-- Excerpt to read start --

GOP Leader on House Leadership Races: ‘Republicans Will Run the Floor’

November 16, 2020 Updated: November 16, 2020

House Minority Leader Kevin McCarthy (R-Calif.) said Saturday that House Speaker Nancy Pelosi (D-Calif.) may win reelection to the top post in the body but his party would ultimately run things because of the infighting among the Democrats, who may hold a majority as slim as a few seats.

McCarthy said that given the 218 vote threshold, Pelosi might not be reelected as speaker. In the election, Republicans took eight seats—flipping seven previously held Democratic seats and one held by an independent.

“We’ll have leadership races next week, and you’ll hear that she’ll win the leadership race,” McCarthy told Fox News’ “Justice” program. “But that does not make her speaker.”

“You have to have 218 votes on the floor. Last Congress, 15 Democrats voted against her. Ten of those Democrats are coming back to Congress. If 10 Democrats vote against her, she will not be speaker. We will end up somewhere about 210 or further for the number of Republicans. So you know what could happen? She could lose as speaker,” he continued.

-- Excerpt to read end --

Exercise goal » Please repeat the article on the House leadership races word for word, from the headline through the final paragraph. The records are separate from the article on the House leadership races.

-- Record set start --

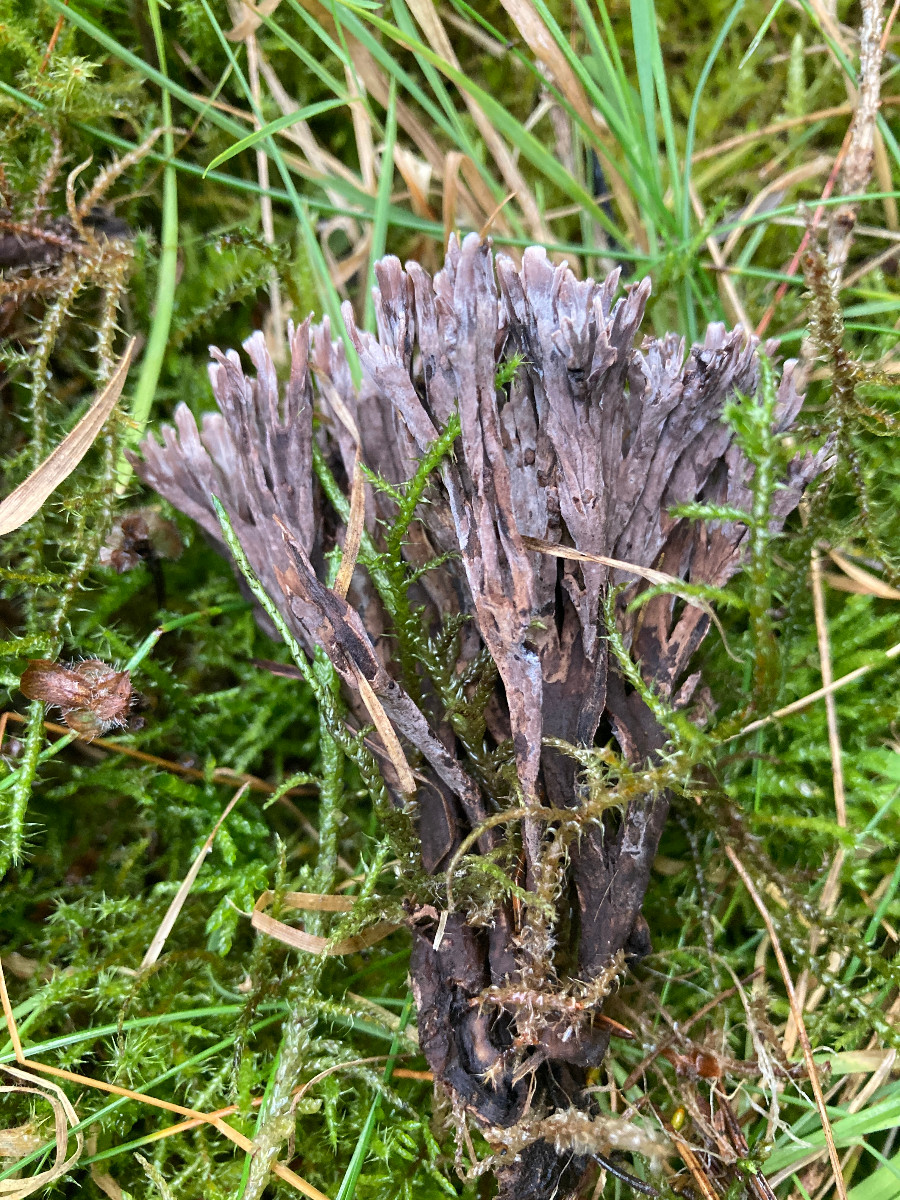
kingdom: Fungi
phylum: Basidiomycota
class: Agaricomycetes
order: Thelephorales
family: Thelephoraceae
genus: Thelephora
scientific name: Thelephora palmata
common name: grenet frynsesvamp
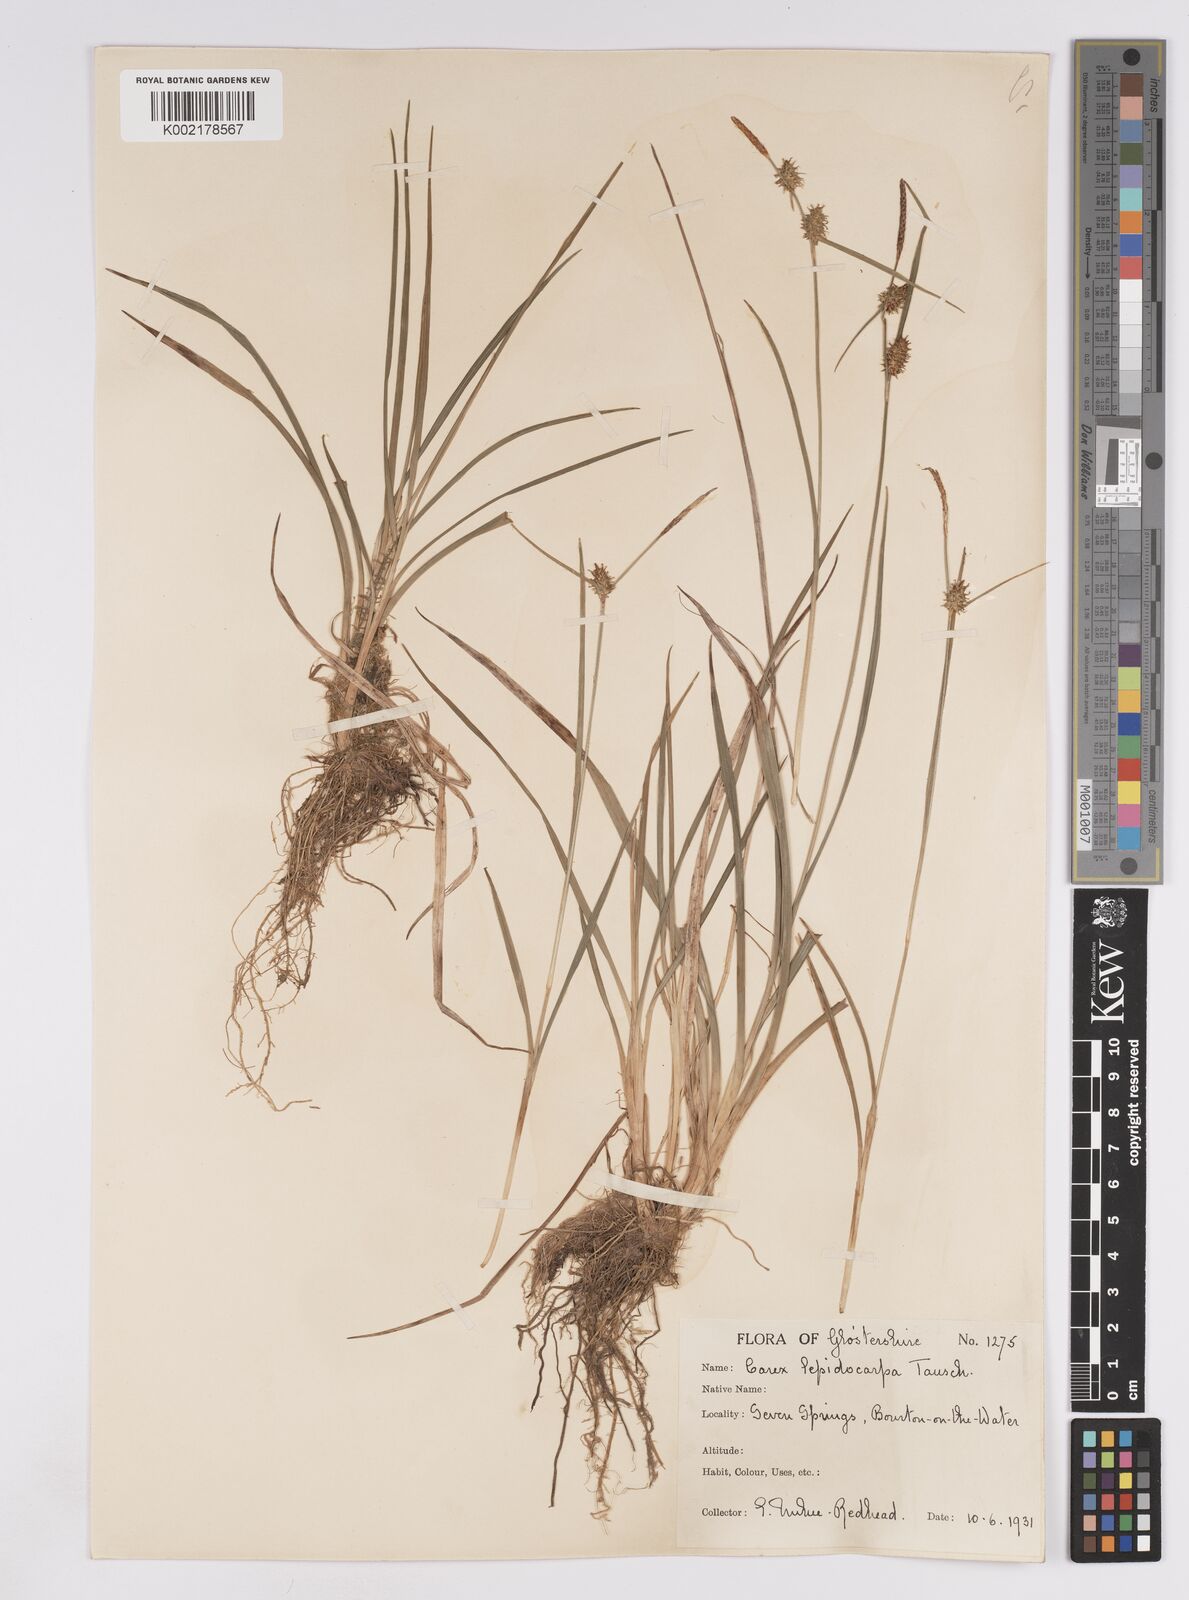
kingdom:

-- Record set end --
-- Record set start --

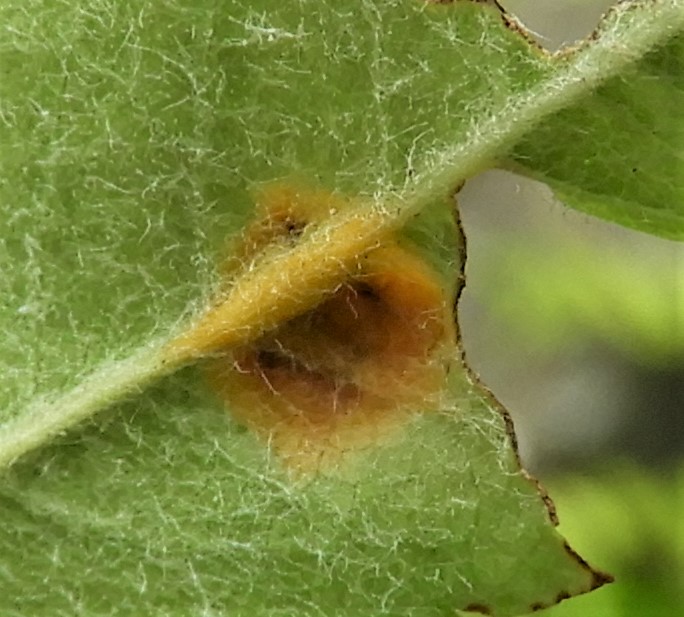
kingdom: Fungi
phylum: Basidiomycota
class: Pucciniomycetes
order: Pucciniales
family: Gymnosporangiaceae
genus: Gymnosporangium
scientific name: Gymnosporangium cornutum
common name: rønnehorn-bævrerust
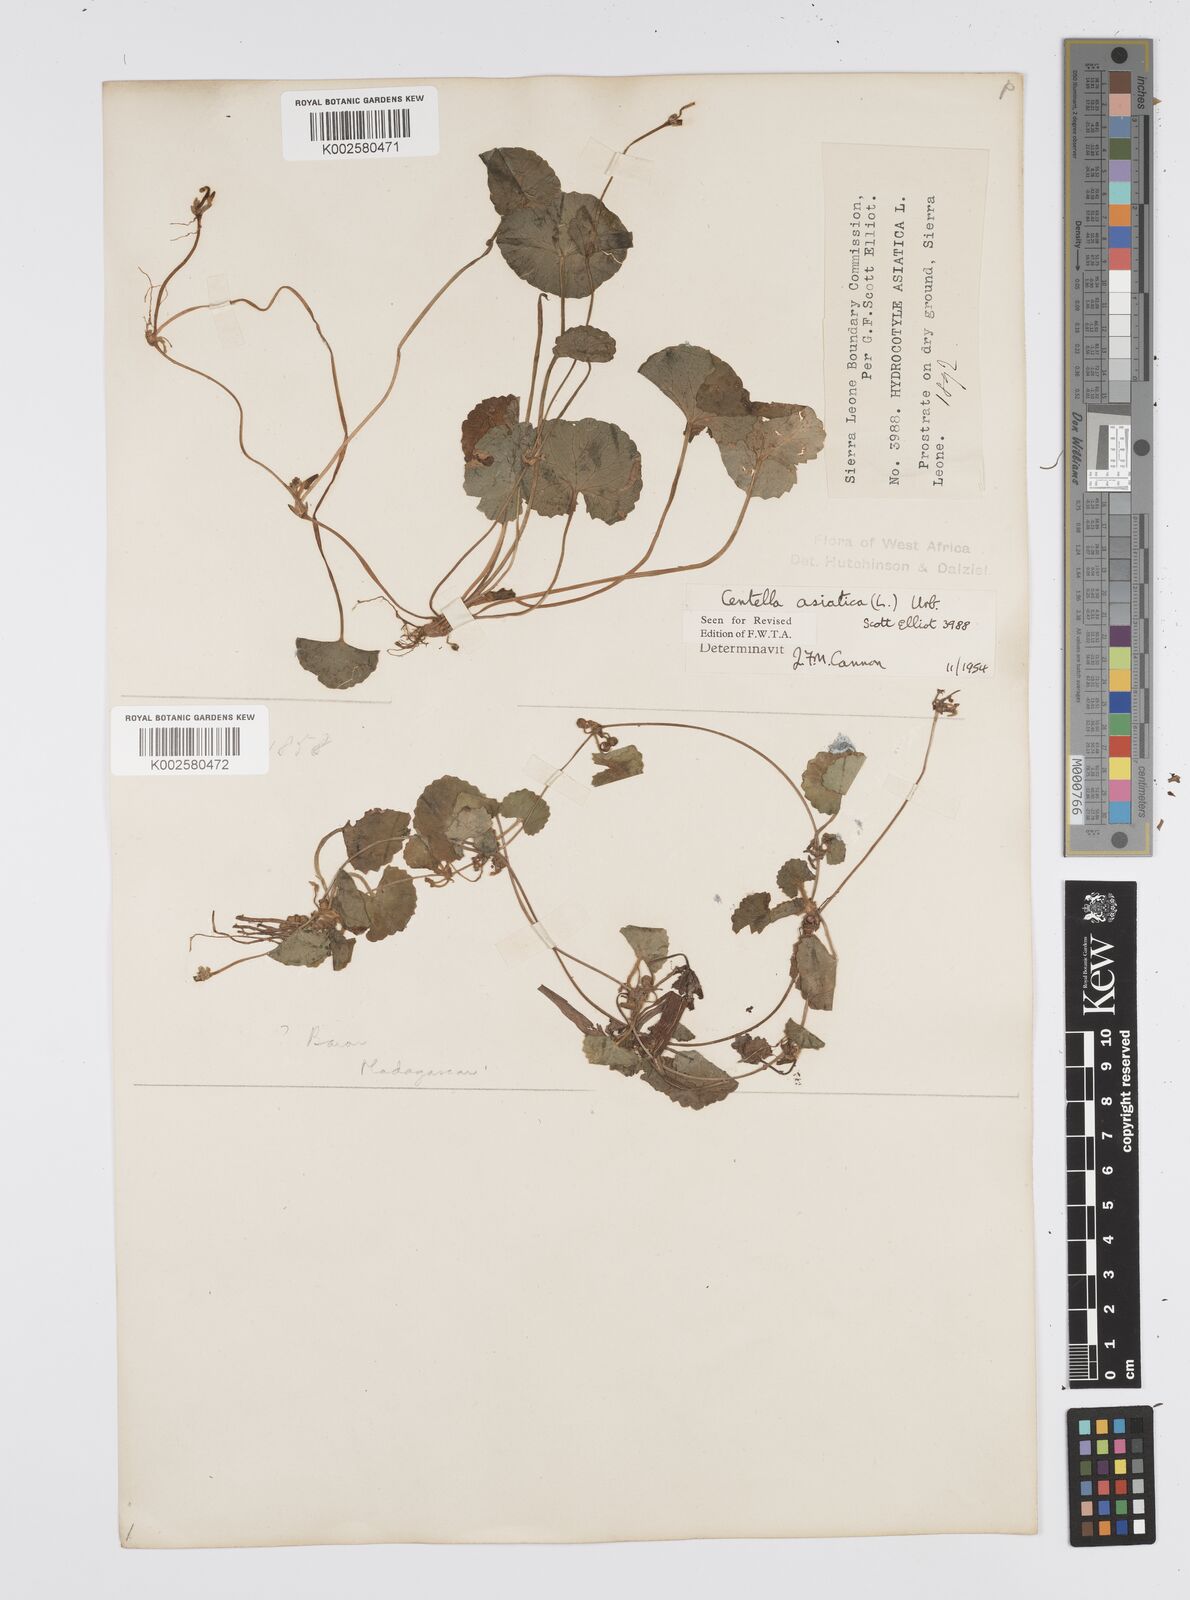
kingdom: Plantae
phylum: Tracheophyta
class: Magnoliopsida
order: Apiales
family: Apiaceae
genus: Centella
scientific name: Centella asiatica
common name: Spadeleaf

-- Record set end --

Task answer »
GOP Leader on House Leadership Races: ‘Republicans Will Run the Floor’

November 16, 2020 Updated: November 16, 2020

House Minority Leader Kevin McCarthy (R-Calif.) said Saturday that House Speaker Nancy Pelosi (D-Calif.) may win reelection to the top post in the body but his party would ultimately run things because of the infighting among the Democrats, who may hold a majority as slim as a few seats.

McCarthy said that given the 218 vote threshold, Pelosi might not be reelected as speaker. In the election, Republicans took eight seats—flipping seven previously held Democratic seats and one held by an independent.

“We’ll have leadership races next week, and you’ll hear that she’ll win the leadership race,” McCarthy told Fox News’ “Justice” program. “But that does not make her speaker.”

“You have to have 218 votes on the floor. Last Congress, 15 Democrats voted against her. Ten of those Democrats are coming back to Congress. If 10 Democrats vote against her, she will not be speaker. We will end up somewhere about 210 or further for the number of Republicans. So you know what could happen? She could lose as speaker,” he continued.